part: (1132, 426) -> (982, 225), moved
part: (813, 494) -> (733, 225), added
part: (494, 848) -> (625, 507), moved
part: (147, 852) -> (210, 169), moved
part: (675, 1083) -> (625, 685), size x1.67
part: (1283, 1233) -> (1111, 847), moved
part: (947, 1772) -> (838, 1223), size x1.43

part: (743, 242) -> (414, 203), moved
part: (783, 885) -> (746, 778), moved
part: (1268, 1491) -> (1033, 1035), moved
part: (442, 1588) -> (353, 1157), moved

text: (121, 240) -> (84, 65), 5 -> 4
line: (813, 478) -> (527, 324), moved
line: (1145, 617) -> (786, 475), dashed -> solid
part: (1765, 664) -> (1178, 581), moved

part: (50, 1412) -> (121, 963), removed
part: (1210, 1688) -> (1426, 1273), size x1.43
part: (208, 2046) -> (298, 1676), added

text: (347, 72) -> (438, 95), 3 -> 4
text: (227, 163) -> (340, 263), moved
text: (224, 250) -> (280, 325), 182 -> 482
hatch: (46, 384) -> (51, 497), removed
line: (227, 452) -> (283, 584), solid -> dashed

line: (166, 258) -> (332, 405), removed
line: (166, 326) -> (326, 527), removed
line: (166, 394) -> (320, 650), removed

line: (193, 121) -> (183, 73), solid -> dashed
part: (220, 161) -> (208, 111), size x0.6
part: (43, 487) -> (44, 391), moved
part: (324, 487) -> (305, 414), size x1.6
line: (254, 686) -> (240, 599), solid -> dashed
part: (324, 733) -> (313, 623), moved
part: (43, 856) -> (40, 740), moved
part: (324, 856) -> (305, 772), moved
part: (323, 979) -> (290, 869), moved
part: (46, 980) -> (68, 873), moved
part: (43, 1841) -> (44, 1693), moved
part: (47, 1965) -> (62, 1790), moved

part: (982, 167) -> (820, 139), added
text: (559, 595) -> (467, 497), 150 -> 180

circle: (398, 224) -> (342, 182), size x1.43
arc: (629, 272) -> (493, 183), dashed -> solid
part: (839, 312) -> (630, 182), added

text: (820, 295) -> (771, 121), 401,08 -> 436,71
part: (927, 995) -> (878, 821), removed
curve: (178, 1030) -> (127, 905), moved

What you have to do:
Every line from the one holding "part: (839, 312) -> (630, 182), added" through the last line of the listing above should be set down exactly, and nothing more.

Exercise solution:
part: (839, 312) -> (630, 182), added

text: (820, 295) -> (771, 121), 401,08 -> 436,71
part: (927, 995) -> (878, 821), removed
curve: (178, 1030) -> (127, 905), moved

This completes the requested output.